Назым считал, что книги Зощенко — самая лучшая пропаганда жизни советских людей, что его юмор в прямом смысле обезоруживает и роднит. С большим волнением он переводил в тюрьме этот сборник, наряду с двумя томами «Войны и мира», и был рад, что в его успехе не ошибся.
Когда Назым вновь приехал в сталинскую Москву 1951 года уже зрелым человеком и его спросили, с кем он хочет увидеться — одним из первых имен после Мейерхольда он назвал Зощенко. Но в свидании было отказано под предлогом того, что Зощенко опасно болен, живет в Ленинграде и врачи к нему никого не пускают.
Только спустя три года Назым узнал от Николая Павловича Акимова всю правду о трагедии писателя, и тут уже встретиться с Зощенко ему никто не мог помешать.
Случай не замедлил представиться. В ноябре 1954 года Назым совершенно неожиданно для себя получил телеграмму из Ленинграда, в которой главный режиссер Драматического театра, позже получившего имя Коммиссаржевской, Владислав Станиславович Андрюшкевич приглашал драматурга срочно приехать на премьеру хикметовской пьесы «Первый день праздника». Назым ответил согласием, позвал с собой близкого друга и переводчика Акпера Бабаева и таким образом в одно прекрасное утро он оказался в Ленинграде.
В тот период Назым Хикмет еще не написал своей главной остросатирической пьесы «А был ли Иван Иванович?», направленной против бюрократии и культа партийной власти, ею же незамедлительно и запрещенной, и продолжал быть в большой чести у госаппаратчиков. Его торжественно встретили, поселили в «Европейскую». А как только чужие ушли, он попросил Акпера позвонить Зощенко и пригласить его вечером на премьеру. Сам он позвонить не решился, просто боясь напугать Михаила Михайловича.

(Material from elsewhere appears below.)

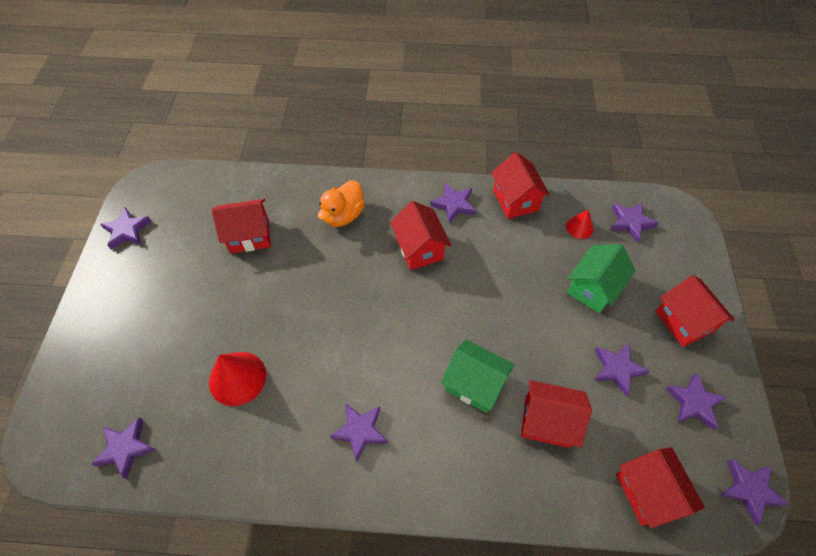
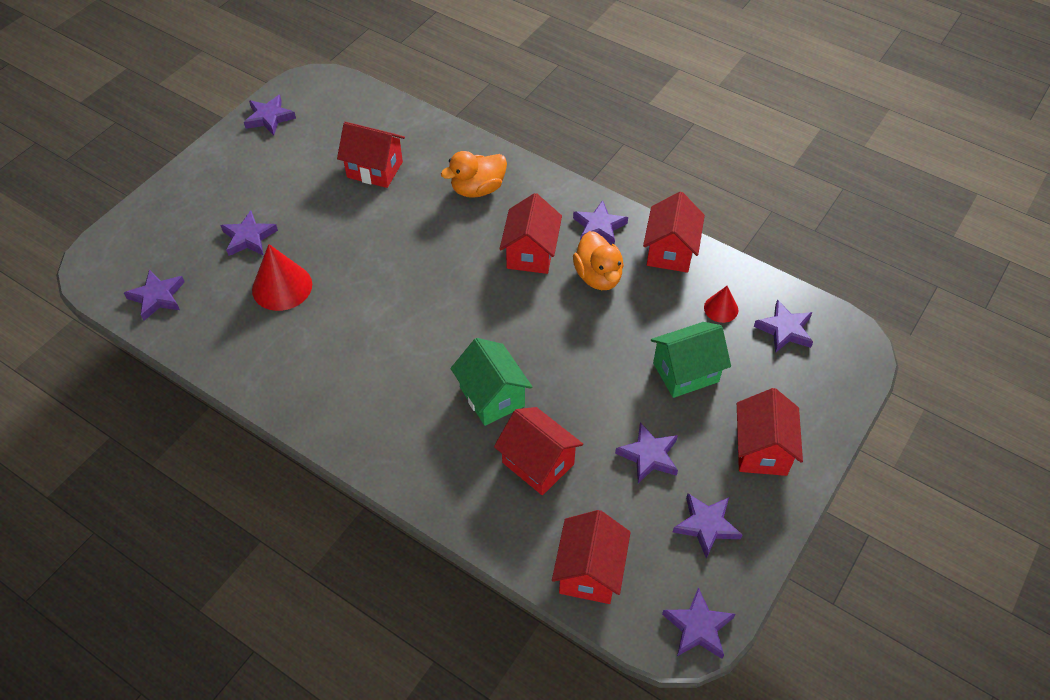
camera: 30 degrees right, 5 degrees down
(360, 431) = (357, 382): purple star -> purple star (249, 237)
(480, 244) = (598, 276): none -> orange duck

К телефону подошел сам Зощенко, но когда узнал, что его приглашает в театр Назым Хикмет, страшно разволновался и стал всеми силами отказываться, конечно, решив, что знаменитый турок постановления ЦК по его поводу не читал и не ориентируется в его страшной ситуации литературного изгоя. Пойдя на премьеру, он его просто-напросто подведет.
Тогда Назым взял трубку и сказал: «Товарищ Зощенко, я все знаю. Вы не думайте. Но вы один из моих самых любимых писателей. Я приехал ради встречи с вами. И я прошу вас пойти сегодня со мной в театр. Это очень для меня важно».
И Зощенко согласился. Писатели договорились, что по дороге в театр заедут за Михаилом Михайловичем, а он в назначенное время будет ждать их у подъезда своего дома.
Сделали все, как условились. Встретились, обнялись и так вошли в театр, где Назыма в дверях поджидало с букетами партийное начальство города Ленина.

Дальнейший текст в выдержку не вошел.